With the method for controlling noise of the rotating device in this embodiment, the controller obtains the rotational speed information of the rotating device, determines the transfer functions suitable for the target noise subject to the rotational speed information according to the rotational speed information, processes, according to the obtained transfer functions, the sound wave signal fed back by the reference sensor, and generates a sound emitting command, so that the secondary source emitting device emits a secondary sound wave that has a reversed phase and equivalent intensity relative to the target noise, to cancel the target noise, thereby fulfilling the purpose of reducing noise. The function mapping table provided in this embodiment stores the transfer functions corresponding to multiple types of rotational speed information of the rotating device beforehand. In the noise control process, the corresponding transfer functions are obtained according to the actual rotational speed of the rotating device, which solves the following problem in the prior art: The same transfer function applied in the prior art is unable to cancel the target noise that is sharply different from the target noise used for obtaining the transfer functions, and is unable to fulfill the purpose of reducing noise. The noise reduction in this embodiment is not limited by the size of the target noise any more, and the noise is reduced in a real sense.
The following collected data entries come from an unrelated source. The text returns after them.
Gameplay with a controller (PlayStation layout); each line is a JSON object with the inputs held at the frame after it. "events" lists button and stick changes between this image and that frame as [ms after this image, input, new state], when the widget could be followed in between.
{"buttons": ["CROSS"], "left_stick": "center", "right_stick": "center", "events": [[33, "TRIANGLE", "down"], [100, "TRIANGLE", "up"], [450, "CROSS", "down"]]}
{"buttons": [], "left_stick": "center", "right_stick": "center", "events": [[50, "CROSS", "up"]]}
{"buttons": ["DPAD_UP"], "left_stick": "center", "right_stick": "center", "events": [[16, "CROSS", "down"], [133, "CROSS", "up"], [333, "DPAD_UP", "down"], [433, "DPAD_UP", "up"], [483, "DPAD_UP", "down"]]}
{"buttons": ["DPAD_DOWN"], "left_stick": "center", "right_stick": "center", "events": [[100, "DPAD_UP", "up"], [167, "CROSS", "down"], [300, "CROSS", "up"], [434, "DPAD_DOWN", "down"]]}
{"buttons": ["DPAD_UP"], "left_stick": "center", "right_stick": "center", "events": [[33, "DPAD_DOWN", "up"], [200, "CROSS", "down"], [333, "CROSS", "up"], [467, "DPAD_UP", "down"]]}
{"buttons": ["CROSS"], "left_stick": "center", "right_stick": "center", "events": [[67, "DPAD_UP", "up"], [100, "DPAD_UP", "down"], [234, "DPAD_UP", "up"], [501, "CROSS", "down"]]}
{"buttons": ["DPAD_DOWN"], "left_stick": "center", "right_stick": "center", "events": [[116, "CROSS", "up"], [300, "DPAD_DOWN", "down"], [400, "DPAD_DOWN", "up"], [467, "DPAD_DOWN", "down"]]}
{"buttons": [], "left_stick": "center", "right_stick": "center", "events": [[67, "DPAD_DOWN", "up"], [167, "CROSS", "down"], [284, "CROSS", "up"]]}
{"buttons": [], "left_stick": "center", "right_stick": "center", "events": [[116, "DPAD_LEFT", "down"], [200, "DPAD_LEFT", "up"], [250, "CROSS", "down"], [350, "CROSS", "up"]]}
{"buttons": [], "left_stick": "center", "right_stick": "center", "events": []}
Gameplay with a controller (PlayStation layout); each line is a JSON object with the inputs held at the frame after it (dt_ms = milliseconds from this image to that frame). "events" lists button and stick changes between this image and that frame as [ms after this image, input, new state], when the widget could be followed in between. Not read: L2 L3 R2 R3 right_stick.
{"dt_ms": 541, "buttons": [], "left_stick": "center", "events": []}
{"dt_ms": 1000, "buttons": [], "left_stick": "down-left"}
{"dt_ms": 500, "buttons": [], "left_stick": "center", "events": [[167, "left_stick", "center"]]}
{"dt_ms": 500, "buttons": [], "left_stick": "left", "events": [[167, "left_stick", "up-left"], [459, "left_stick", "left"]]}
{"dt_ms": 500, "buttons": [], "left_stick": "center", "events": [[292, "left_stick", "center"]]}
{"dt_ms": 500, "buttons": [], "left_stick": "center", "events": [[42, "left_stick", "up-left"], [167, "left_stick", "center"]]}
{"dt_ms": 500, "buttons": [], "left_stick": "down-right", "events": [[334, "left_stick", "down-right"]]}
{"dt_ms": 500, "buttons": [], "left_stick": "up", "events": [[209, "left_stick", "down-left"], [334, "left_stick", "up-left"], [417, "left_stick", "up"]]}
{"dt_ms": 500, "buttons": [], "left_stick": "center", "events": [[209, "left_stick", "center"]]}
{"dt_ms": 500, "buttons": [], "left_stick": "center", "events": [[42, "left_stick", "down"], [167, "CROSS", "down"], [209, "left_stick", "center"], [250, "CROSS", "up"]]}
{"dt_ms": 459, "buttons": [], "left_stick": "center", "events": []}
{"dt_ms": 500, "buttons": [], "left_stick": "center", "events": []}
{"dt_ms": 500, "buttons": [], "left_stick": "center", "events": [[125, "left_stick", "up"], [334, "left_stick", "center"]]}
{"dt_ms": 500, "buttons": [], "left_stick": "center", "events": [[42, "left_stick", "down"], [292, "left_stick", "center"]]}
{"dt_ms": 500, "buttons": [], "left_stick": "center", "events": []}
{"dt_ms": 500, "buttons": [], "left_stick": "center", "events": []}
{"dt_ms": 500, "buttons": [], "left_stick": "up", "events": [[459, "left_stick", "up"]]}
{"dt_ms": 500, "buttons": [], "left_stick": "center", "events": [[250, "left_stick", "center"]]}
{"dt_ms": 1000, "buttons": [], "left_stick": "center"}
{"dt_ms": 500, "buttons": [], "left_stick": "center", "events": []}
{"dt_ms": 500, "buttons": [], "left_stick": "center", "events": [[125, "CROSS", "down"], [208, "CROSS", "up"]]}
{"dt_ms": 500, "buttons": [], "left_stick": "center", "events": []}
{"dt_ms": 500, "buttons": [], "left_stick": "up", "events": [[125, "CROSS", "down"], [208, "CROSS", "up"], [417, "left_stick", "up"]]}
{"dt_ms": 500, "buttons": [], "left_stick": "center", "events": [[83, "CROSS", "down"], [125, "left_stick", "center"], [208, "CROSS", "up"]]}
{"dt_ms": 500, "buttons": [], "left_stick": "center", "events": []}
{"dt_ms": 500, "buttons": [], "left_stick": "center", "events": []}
Further, as shown in FIG. 3, the method for controlling noise of the rotating device in this embodiment includes a step of generating a function mapping table before step 202. The step of generating the function mapping table specifically includes the following:

Step 20a: Adjust the rotational speed of the rotating device through a rotation control device.

In this embodiment, the rotation control device may serve as a functional component of the rotating device 14 and be arranged in the rotating device 14, or may be independent of the rotating device 14 but is connected to the rotating device 14. In this embodiment, the rotation control device is configured to send a rotational speed adjustment signal to the rotation control device to adjust the rotational speed of the rotating device 14, so as to fulfill the purpose of adjusting the rotational speed.

Step 20b: Obtain transfer functions corresponding to each type of rotational speed information to generate a function mapping table.

Taking the system in FIG. 1 as an example, the transfer functions generated in this embodiment include: transfer function A, transfer function B, and transfer function C. If the rotating device has n types of rotational speed information, the generated function mapping table is shown in Table 1. The following describes in detail the process of obtaining the transfer functions, by taking the scenario of obtaining transfer functions corresponding to one type of rotational speed information as an example.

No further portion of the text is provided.